4.7. Quantitative Image Analysis

Immunofluorescence was performed as previously described [57], with the following modification: primary antibody: rabbit anti-GFAP (1 : 2000; Ab5076/Ab10062, Abcam, UK) overnight at 4°C. For detection of primary antibodies, a suitable secondary antibody conjugated to FITC-conjugated donkey anti-mouse IgG (1 : 400, A21202, Life Technologies, USA) was used. The sample was covered with a mounting medium (S2100, Solarbio, China) and examined with an epifluorescence microscope (Nikon Eclipse 80i, Nikon, Japan).

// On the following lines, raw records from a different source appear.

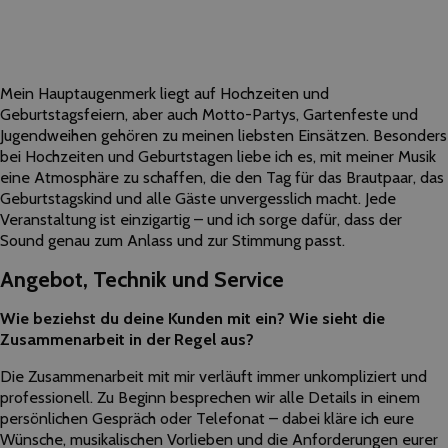
Mein Hauptaugenmerk liegt auf Hochzeiten und
Geburtstagsfeiern, aber auch Motto-Partys, Gartenfeste und
Jugendweihen gehören zu meinen liebsten Einsätzen. Besonders
bei Hochzeiten und Geburtstagen liebe ich es, mit meiner Musik
eine Atmosphäre zu schaffen, die den Tag für das Brautpaar, das
Geburtstagskind und alle Gäste unvergesslich macht. Jede
Veranstaltung ist einzigartig – und ich sorge dafür, dass der
Sound genau zum Anlass und zur Stimmung passt.
Angebot, Technik und Service
Wie beziehst du deine Kunden mit ein? Wie sieht die
Zusammenarbeit in der Regel aus?
Die Zusammenarbeit mit mir verläuft immer unkompliziert und
professionell. Zu Beginn besprechen wir alle Details in einem
persönlichen Gespräch oder Telefonat – dabei kläre ich eure
Wünsche, musikalischen Vorlieben und die Anforderungen eurer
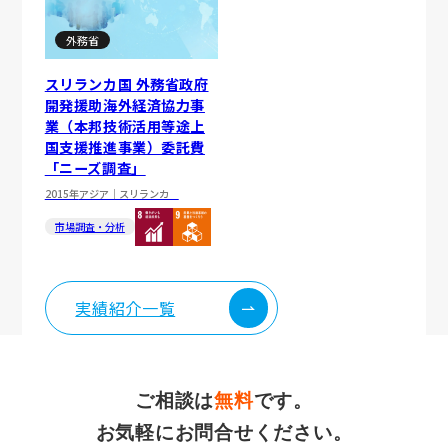
外務省
スリランカ国 外務省政府
開発援助海外経済協力事
業（本邦技術活用等途上
国支援推進事業）委託費
「ニーズ調査」
2015年
アジア｜スリランカ
市場調査・分析
実績紹介一覧
ご相談は
無料
です。
お気軽にお問合せください。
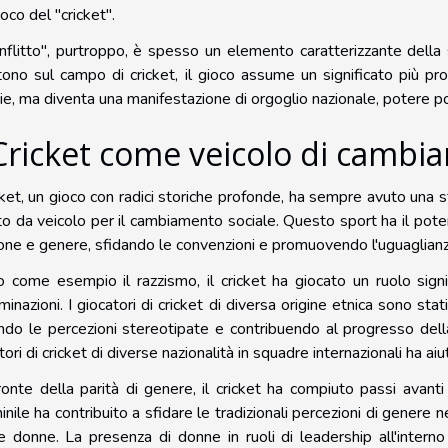
ioco del "cricket".
onflitto", purtroppo, è spesso un elemento caratterizzante della
ttono sul campo di cricket, il gioco assume un significato più p
rie, ma diventa una manifestazione di orgoglio nazionale, potere polit
 Cricket come veicolo di cambi
icket, un gioco con radici storiche profonde, ha sempre avuto una 
to da veicolo per il cambiamento sociale. Questo sport ha il potere
ione e genere, sfidando le convenzioni e promuovendo l'uguaglianz
 come esempio il razzismo, il cricket ha giocato un ruolo signi
iminazioni. I giocatori di cricket di diversa origine etnica sono sta
ndo le percezioni stereotipate e contribuendo al progresso della 
tori di cricket di diverse nazionalità in squadre internazionali ha ai
ronte della parità di genere, il cricket ha compiuto passi avanti 
nile ha contribuito a sfidare le tradizionali percezioni di genere 
e donne. La presenza di donne in ruoli di leadership all'interno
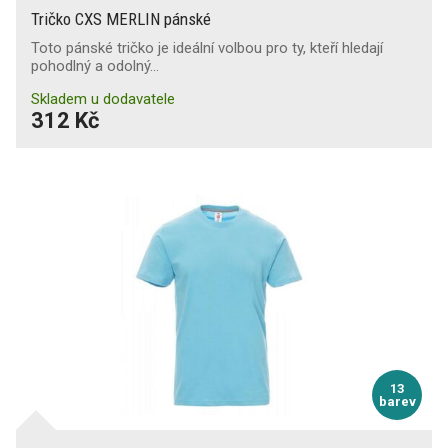
Tričko CXS MERLIN pánské
Toto pánské tričko je ideální volbou pro ty, kteří hledají
pohodlný a odolný…
Skladem u dodavatele
312 Kč
13
barev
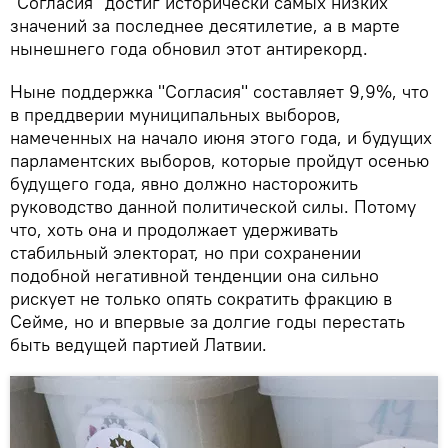
"Согласия" достиг исторически самых низких
значений за последнее десятилетие, а в марте
нынешнего года обновил этот антирекорд.
Ныне поддержка "Согласия" составляет 9,9%, что
в преддверии муниципальных выборов,
намеченных на начало июня этого года, и будущих
парламентских выборов, которые пройдут осенью
будущего года, явно должно насторожить
руководство данной политической силы. Потому
что, хоть она и продолжает удерживать
стабильный электорат, но при сохранении
подобной негативной тенденции она сильно
рискует не только опять сократить фракцию в
Сейме, но и впервые за долгие годы перестать
быть ведущей партией Латвии.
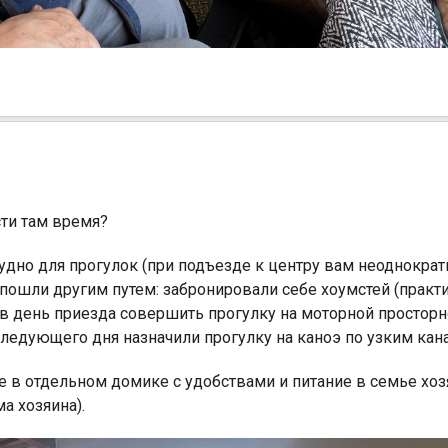
сти там время?
удно для прогулок (при подъезде к центру вам неоднокра
ы пошли другим путем: забронировали себе хоумстей (практи
 в день приезда совершить прогулку на моторной просторн
следующего дня назначили прогулку на каноэ по узким кан
е в отдельном домике с удобствами и питание в семье хоз
а хозяина).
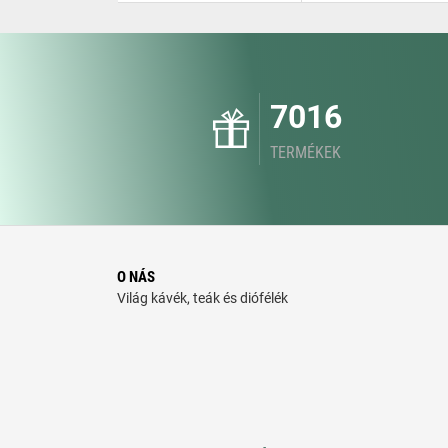
7016
TERMÉKEK
O NÁS
Világ kávék, teák és diófélék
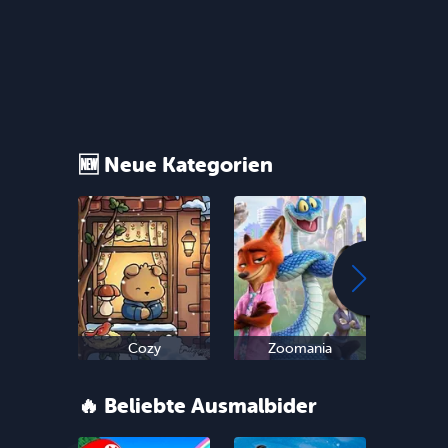
🆕 Neue Kategorien
Cozy
Zoomania
Sn
🔥 Beliebte Ausmalbider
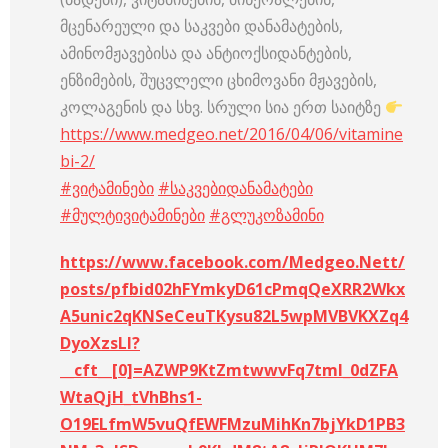
მცენარეული და საკვები დანამატების,
ამინომჟავებისა და ანტიოქსიდანტების,
ენზიმების, შუცვლელი ცხიმოვანი მჟავების,
კოლაგენის და სხვ. სრული სია ერთ საიტზე
https://www.medgeo.net/2016/04/06/vitamine
bi-2/
#ვიტამინები
#საკვებიდანამატები
#მულტივიტამინები
#გლუკოზამინი
https://www.facebook.com/Medgeo.Nett/
posts/pfbid02hFYmkyD61cPmqQeXRR2Wkx
A5unic2qKNSeCeuTKysu82L5wpMVBVKXZq4
DyoXzsLl?
__cft__[0]=AZWP9KtZmtwwvFq7tmI_0dZFA
WtaQjH_tVhBhs1-
O19ELfmW5vuQfEWFMzuMihKn7bjYkD1PB3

4.8. Pro-/Anti-inflammatory Cytokines and Markers of Intestinal Barrier Analysis

Proinflammatory cytokine IL-1β, anti-inflammatory cytokine IL-10, production of enterochromaffin cell 5-HT, and markers of gut dysbiosis and gut permeability zonulin and FABP2 in the hippocampus and/or in the plasma were tested using an ELISA kit (Cusabio, Houston, TX, USA; https://www.cusabio.com/).

4.9. Statistical Analysis

Statistical analyses were approached using SPSS version 22 (SPSS, Inc., Chicago, IL, USA) and GraphPad Prism 5. The results such as α-diversity, behavior data, body weight, IL-1β, IL-10, 5-HT, zonulin, and FABP2 were presented as the mean ± SEM.

Differences between two groups were assessed using unpaired two-tailed Student's t-test.